We had a job like that a while ago from a pharmaceutic company who had some brilliant idea for their next print ad. They wanted a newton’s cradle made out of water and the spheres at the bottom should be a water shell filled to around 50-60% with water in a completely white circular clinical room. They gave photo reference of a lot of highspeed water photography showing the look of what we were supposed to achieve. They made some snarky comments about how the client is very knowledge about how water behaves etc. and that it had to look photoreal. In the following 2 month we spent in a constant back and forth between them and us telling how refractions and reflections were all wrong (they weren’t at least from an objective standpoint). In the end we had to kill all refractions etc + some real weird photoshop stuff to finally satisfy the client. The end product looked like a bad photo collage of elements without any realism and internal logic. But apparently the client loved it.
Half a year later we stumbled onto the picture we did but heavily modified the geometry etc and all were the same but the water constructions were made to look like chrome.

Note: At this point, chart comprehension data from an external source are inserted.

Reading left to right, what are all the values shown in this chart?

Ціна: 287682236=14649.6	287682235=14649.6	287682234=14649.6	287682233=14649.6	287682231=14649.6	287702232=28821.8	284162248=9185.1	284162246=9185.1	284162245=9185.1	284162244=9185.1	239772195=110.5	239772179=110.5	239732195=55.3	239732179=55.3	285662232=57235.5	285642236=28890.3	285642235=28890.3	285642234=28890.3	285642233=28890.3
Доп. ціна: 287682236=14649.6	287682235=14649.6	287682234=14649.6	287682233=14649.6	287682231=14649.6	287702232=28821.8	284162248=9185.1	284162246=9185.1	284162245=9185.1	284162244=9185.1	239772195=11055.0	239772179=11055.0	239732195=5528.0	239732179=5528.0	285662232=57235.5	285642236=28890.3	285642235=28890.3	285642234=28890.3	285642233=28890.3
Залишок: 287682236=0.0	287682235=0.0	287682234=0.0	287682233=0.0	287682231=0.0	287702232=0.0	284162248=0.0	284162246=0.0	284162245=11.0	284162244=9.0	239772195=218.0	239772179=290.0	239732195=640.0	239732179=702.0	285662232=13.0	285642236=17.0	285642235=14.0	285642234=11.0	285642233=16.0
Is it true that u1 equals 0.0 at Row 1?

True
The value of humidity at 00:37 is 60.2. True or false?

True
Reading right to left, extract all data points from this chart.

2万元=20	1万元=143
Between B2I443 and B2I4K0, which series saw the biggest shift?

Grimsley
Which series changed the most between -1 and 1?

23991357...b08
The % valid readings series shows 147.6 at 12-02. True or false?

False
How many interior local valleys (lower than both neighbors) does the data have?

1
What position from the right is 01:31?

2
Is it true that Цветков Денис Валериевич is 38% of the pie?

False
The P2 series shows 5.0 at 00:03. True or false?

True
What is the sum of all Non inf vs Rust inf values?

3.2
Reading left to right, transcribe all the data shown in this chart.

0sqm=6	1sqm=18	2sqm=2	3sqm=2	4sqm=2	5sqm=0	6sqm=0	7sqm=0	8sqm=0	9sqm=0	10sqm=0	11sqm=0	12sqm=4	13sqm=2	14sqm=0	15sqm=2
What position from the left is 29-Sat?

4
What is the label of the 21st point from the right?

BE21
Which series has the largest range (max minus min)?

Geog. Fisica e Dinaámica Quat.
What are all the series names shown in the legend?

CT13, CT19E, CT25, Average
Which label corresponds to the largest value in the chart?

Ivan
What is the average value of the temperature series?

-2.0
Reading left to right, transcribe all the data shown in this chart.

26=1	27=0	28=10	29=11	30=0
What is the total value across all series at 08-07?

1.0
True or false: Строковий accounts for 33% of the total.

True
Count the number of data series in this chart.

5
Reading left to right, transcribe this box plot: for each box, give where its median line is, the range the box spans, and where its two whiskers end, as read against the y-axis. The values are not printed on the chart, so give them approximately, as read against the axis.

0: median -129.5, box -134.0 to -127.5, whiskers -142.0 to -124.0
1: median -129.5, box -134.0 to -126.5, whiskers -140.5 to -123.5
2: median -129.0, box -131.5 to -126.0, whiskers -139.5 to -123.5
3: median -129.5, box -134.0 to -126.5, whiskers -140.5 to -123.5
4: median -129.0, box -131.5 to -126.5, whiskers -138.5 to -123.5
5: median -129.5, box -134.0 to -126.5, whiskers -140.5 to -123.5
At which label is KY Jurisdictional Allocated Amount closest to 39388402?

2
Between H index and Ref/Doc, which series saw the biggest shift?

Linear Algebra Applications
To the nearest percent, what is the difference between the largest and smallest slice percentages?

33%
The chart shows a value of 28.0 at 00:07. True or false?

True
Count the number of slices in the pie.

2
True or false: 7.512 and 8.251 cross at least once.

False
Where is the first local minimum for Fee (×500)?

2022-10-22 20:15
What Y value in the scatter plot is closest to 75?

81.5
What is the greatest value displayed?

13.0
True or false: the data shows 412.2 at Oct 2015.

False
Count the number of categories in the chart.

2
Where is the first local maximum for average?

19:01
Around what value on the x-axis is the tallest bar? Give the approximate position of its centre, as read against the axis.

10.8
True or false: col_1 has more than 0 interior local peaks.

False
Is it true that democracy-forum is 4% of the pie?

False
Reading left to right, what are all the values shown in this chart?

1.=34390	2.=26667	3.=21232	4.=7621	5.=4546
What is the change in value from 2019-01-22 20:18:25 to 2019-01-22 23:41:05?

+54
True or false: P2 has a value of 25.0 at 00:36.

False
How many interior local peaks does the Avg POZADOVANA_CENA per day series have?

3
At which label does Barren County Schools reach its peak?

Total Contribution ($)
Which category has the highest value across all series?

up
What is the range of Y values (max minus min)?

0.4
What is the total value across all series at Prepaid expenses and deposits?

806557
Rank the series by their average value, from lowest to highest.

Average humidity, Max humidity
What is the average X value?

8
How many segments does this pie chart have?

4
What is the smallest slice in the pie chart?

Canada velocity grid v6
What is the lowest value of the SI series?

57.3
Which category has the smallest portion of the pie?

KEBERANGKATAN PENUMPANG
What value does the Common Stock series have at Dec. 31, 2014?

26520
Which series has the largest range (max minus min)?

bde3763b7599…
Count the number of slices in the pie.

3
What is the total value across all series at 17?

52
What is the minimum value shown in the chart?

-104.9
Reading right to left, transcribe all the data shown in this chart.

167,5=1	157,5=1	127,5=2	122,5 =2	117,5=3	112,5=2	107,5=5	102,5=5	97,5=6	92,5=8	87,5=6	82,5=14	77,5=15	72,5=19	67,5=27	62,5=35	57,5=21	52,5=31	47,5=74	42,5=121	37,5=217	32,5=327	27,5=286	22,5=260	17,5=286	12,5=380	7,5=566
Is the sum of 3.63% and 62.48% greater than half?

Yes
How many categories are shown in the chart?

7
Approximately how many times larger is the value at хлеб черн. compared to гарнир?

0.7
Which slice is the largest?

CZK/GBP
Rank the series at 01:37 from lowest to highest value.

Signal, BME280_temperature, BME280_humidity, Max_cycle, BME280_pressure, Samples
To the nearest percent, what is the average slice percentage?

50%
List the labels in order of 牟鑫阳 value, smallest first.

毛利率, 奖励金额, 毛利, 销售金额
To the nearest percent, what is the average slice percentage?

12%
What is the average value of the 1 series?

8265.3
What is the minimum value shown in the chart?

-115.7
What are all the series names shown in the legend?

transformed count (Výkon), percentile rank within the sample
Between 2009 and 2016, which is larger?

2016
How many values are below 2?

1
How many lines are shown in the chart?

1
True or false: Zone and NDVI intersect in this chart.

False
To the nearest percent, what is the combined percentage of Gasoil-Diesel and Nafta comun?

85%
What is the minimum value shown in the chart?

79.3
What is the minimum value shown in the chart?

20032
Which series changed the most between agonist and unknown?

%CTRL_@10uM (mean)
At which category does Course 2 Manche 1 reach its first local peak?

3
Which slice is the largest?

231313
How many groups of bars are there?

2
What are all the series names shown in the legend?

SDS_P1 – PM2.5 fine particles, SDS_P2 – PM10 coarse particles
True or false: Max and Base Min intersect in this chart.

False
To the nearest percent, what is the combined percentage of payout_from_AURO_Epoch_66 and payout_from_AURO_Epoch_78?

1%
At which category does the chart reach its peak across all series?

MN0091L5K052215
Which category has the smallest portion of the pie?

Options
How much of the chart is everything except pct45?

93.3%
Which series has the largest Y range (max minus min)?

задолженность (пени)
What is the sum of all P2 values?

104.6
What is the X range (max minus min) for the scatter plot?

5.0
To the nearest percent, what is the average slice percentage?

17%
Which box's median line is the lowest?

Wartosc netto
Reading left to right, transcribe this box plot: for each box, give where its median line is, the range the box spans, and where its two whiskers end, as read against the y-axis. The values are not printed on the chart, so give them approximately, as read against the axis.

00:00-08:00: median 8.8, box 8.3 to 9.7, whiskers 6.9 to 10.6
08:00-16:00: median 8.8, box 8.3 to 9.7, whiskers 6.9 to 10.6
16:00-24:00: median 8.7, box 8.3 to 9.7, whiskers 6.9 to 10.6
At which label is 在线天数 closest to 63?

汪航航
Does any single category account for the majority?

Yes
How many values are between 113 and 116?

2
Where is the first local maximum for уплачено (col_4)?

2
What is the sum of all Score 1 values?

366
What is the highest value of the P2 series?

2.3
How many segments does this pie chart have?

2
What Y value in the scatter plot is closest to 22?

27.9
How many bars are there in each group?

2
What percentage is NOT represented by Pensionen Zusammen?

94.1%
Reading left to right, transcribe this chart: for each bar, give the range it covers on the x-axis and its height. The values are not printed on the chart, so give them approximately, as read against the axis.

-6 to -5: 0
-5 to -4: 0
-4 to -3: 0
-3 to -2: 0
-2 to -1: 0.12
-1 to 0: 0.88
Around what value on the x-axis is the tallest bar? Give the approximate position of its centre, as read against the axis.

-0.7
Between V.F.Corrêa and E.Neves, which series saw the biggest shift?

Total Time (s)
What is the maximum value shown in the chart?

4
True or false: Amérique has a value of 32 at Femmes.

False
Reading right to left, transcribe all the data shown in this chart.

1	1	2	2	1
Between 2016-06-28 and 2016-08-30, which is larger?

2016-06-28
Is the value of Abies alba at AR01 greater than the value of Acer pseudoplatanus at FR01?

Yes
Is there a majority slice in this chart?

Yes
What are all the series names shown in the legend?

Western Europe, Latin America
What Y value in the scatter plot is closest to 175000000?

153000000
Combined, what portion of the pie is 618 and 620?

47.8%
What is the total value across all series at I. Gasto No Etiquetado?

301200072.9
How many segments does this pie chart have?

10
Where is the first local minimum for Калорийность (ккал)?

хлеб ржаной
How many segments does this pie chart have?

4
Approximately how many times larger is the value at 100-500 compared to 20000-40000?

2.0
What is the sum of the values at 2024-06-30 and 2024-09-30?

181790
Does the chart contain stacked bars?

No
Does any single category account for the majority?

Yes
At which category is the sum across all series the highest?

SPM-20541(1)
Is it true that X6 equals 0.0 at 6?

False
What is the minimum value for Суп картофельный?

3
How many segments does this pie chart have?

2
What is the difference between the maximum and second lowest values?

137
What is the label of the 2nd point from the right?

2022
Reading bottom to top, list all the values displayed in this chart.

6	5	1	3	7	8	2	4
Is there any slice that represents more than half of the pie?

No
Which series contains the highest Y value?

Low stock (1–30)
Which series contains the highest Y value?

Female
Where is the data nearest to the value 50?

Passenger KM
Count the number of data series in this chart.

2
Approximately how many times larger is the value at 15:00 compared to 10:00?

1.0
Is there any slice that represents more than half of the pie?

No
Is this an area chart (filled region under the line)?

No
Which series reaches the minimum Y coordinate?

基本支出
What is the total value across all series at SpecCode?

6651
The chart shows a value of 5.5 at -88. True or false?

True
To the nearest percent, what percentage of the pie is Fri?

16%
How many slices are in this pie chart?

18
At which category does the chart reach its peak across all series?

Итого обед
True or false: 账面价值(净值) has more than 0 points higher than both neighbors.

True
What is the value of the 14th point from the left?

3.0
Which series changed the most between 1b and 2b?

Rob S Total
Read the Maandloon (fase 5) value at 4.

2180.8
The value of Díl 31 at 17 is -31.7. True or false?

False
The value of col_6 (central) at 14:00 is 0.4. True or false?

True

Personally this was the most frustrating client interaction I have ever had.

@Dmitry
We still love you.

Lol.

Some one referred to the “sheen” term as a render man value. Well, it’s all good, if the client had slightest clue how a shader worked, let alone a render man shader :)))

Isnt it called coating in cg?

Now the LAPD is involved…CNN

I saw the headline today and thought they were speaking to us…

One of my biggest client issues is when they try to run the show. I give them the schedule, the process, and they assume that it is suggestions, or something. I model the building and get feedback before I model the site. The site is usually more complicated and takes a lot of work. If the building changes then you have to rework a lot of the site. Today, I sent a building for proof and the architect’s reply was, “I don’t want to see this again until the site is done!” Really! I’ll email him in a few days asking for the building comments :slight_smile:

“I want the glass MORE seethrough and a LOT more reflective”

“Can you add some SHEEN to the floor tiles” > “Why does the floor look so slippery?”

Yeah, get that one a lot. I also get the similar…“can you make the glass more see through but we don’t want to see anything on the inside.”

Vlado can we add sheen parameter to vray Mtl?

And have a parameter that we can edit the label, according to what the client likes to call it

I am going to play devil’s advocate… I find that it is just as common for the artist producing the scene to not understand what is being asked as it is for the client asking unreasonable things.

Indeed, although I think its commonly down to the client not being able to explain what they want. I always get clients to send me reference imagery for anything that seems a bit odd, and more often than not they are using incorrect terminology so we are misunderstanding each other.
I have one designer that consistently uses Opaque to describe Translucent material for example, but now I know what he means.